◆ Instructions to follow ◆
Find every line in the records that contains the string "returned", treating uppercase and lowercase as different, and copy each of those lines.

Text data extracted from pages:
************
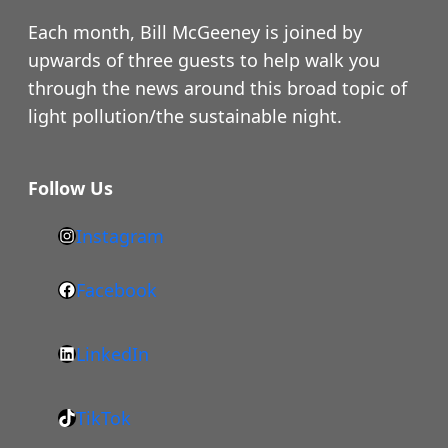
Each month, Bill McGeeney is joined by
upwards of three guests to help walk you
through the news around this broad topic of
light pollution/the sustainable night.
Follow Us
Instagram
h
t
Facebook
F
t
a
p
LinkedIn
c
s
L
e
:
i
b
/
TikTok
n
T
o
/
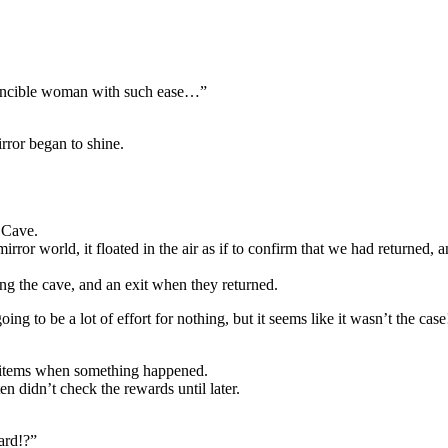
invincible woman with such ease…”
rror began to shine.
 Cave.
rror world, it floated in the air as if to confirm that we had returned, a
ing the cave, and an exit when they returned.
to be a lot of effort for nothing, but it seems like it wasn’t the case
 items when something happened.
en didn’t check the rewards until later.
ard!?”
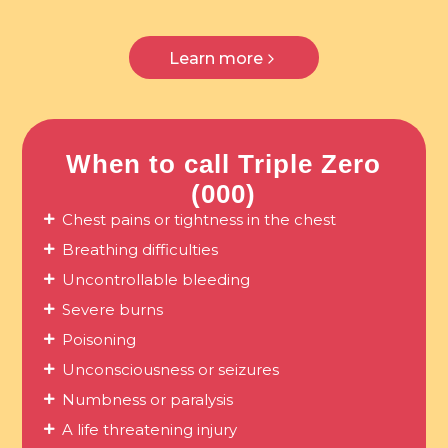
Learn more
When to call Triple Zero
(000)
Chest pains or tightness in the chest
Breathing difficulties
Uncontrollable bleeding
Severe burns
Poisoning
Unconsciousness or seizures
Numbness or paralysis
A life threatening injury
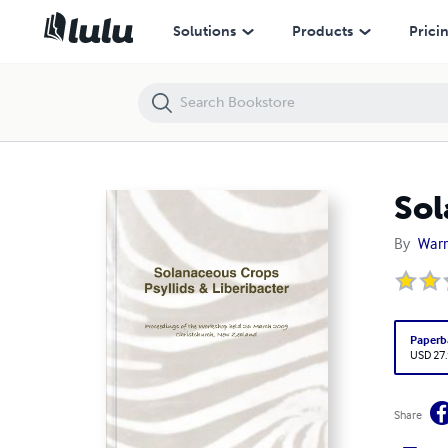
Solanaceous crops
Solutions
Products
Prici
Sol
By
Warr
Paperb
USD 27
Share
************
◆ Response area ◆
rror world, it floated in the air as if to confirm that we had returned, a
ing the cave, and an exit when they returned.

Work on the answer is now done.